__TASK OBJECTIVE__.
Copy every line of the listing below word for word, keeping the same order and spelling.

__MATERIAL FOR THIS TASK__.
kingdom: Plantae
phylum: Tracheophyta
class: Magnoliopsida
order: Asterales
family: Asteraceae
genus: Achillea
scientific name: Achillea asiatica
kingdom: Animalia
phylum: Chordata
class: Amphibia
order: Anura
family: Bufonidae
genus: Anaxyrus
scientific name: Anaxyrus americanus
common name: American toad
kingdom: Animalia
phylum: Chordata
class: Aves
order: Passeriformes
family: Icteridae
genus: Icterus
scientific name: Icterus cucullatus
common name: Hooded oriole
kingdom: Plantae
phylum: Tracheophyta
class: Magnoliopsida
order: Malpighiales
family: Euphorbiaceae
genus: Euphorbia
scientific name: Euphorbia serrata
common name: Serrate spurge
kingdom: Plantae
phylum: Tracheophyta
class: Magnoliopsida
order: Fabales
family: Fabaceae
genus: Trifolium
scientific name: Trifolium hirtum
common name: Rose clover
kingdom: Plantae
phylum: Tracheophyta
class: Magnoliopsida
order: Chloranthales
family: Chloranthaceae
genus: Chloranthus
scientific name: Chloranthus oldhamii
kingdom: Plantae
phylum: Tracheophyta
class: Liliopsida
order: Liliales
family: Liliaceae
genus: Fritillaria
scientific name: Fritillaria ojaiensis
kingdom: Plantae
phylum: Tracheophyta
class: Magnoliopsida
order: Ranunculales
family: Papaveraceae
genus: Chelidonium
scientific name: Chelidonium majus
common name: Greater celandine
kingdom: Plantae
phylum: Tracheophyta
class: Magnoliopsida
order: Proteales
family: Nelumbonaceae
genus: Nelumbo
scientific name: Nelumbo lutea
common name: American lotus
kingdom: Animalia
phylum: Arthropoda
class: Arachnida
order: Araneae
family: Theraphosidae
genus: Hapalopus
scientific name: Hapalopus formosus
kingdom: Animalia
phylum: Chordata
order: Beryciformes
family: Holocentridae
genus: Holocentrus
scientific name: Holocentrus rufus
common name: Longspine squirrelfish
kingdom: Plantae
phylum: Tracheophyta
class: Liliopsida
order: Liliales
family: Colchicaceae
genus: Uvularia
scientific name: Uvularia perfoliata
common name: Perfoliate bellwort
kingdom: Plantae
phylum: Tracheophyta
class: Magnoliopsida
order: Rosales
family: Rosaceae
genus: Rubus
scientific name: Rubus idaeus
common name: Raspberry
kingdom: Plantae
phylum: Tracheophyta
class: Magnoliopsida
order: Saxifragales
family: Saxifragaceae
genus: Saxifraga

__THE COMPLETED TASK__.
kingdom: Plantae
phylum: Tracheophyta
class: Magnoliopsida
order: Asterales
family: Asteraceae
genus: Achillea
scientific name: Achillea asiatica
kingdom: Animalia
phylum: Chordata
class: Amphibia
order: Anura
family: Bufonidae
genus: Anaxyrus
scientific name: Anaxyrus americanus
common name: American toad
kingdom: Animalia
phylum: Chordata
class: Aves
order: Passeriformes
family: Icteridae
genus: Icterus
scientific name: Icterus cucullatus
common name: Hooded oriole
kingdom: Plantae
phylum: Tracheophyta
class: Magnoliopsida
order: Malpighiales
family: Euphorbiaceae
genus: Euphorbia
scientific name: Euphorbia serrata
common name: Serrate spurge
kingdom: Plantae
phylum: Tracheophyta
class: Magnoliopsida
order: Fabales
family: Fabaceae
genus: Trifolium
scientific name: Trifolium hirtum
common name: Rose clover
kingdom: Plantae
phylum: Tracheophyta
class: Magnoliopsida
order: Chloranthales
family: Chloranthaceae
genus: Chloranthus
scientific name: Chloranthus oldhamii
kingdom: Plantae
phylum: Tracheophyta
class: Liliopsida
order: Liliales
family: Liliaceae
genus: Fritillaria
scientific name: Fritillaria ojaiensis
kingdom: Plantae
phylum: Tracheophyta
class: Magnoliopsida
order: Ranunculales
family: Papaveraceae
genus: Chelidonium
scientific name: Chelidonium majus
common name: Greater celandine
kingdom: Plantae
phylum: Tracheophyta
class: Magnoliopsida
order: Proteales
family: Nelumbonaceae
genus: Nelumbo
scientific name: Nelumbo lutea
common name: American lotus
kingdom: Animalia
phylum: Arthropoda
class: Arachnida
order: Araneae
family: Theraphosidae
genus: Hapalopus
scientific name: Hapalopus formosus
kingdom: Animalia
phylum: Chordata
order: Beryciformes
family: Holocentridae
genus: Holocentrus
scientific name: Holocentrus rufus
common name: Longspine squirrelfish
kingdom: Plantae
phylum: Tracheophyta
class: Liliopsida
order: Liliales
family: Colchicaceae
genus: Uvularia
scientific name: Uvularia perfoliata
common name: Perfoliate bellwort
kingdom: Plantae
phylum: Tracheophyta
class: Magnoliopsida
order: Rosales
family: Rosaceae
genus: Rubus
scientific name: Rubus idaeus
common name: Raspberry
kingdom: Plantae
phylum: Tracheophyta
class: Magnoliopsida
order: Saxifragales
family: Saxifragaceae
genus: Saxifraga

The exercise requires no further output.